◆ **What to work on**
Show each line of the data below that contains the word "difference".

Figure understanding tasks
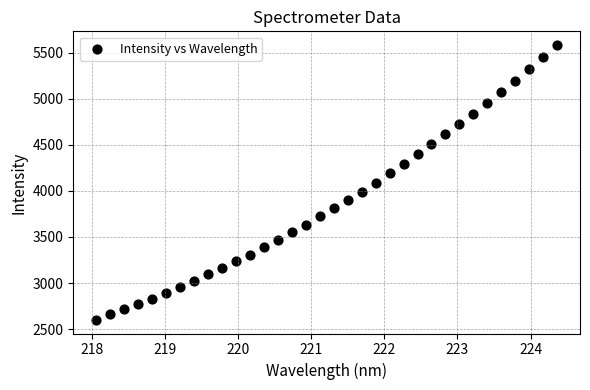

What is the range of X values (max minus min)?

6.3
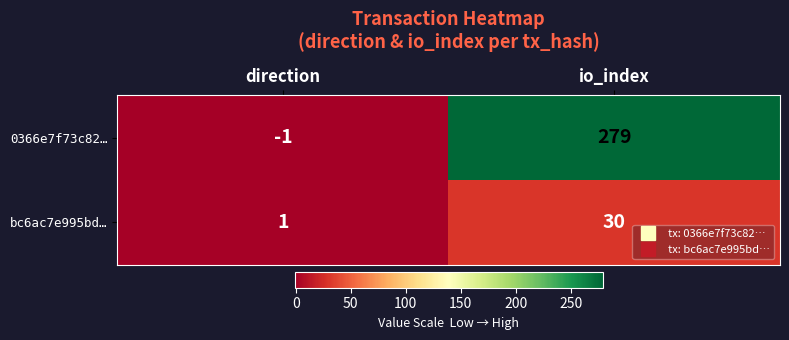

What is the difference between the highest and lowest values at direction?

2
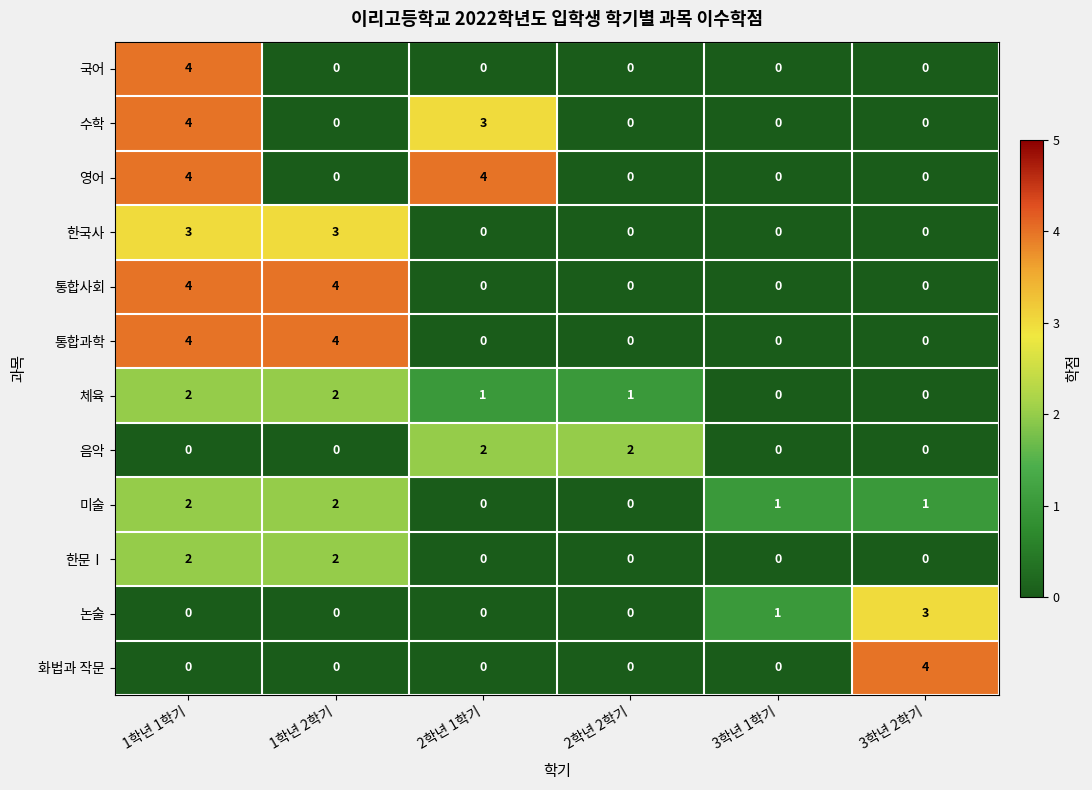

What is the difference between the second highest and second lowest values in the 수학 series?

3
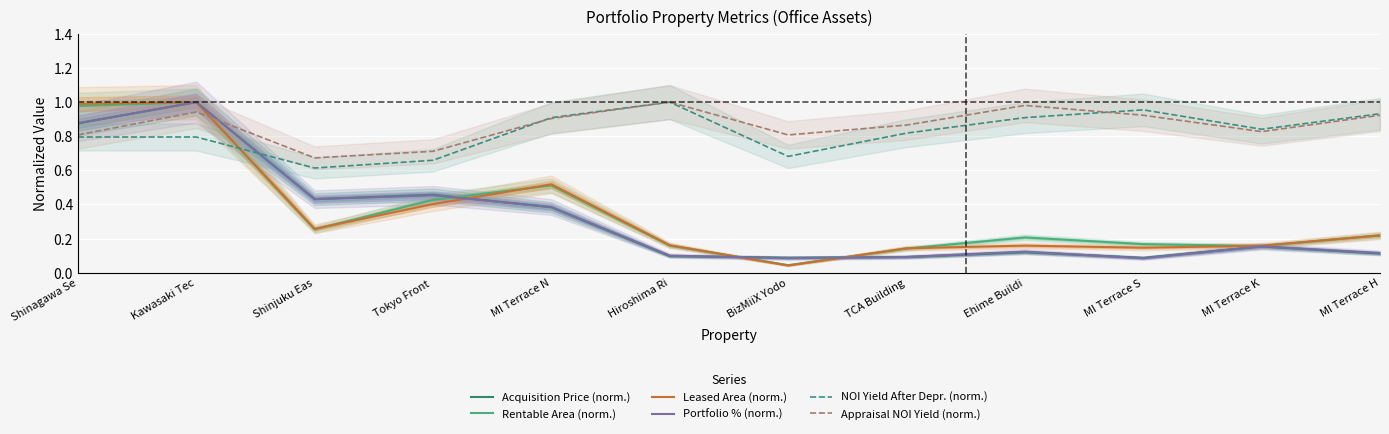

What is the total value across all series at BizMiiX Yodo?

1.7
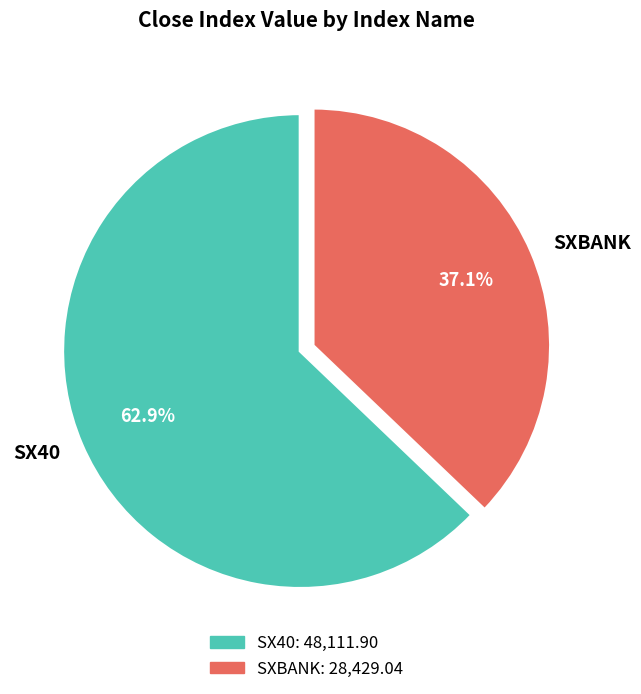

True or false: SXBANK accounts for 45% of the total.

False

◆ **Response below**
What is the difference between the highest and lowest values at direction?
What is the difference between the second highest and second lowest values in the 수학 series?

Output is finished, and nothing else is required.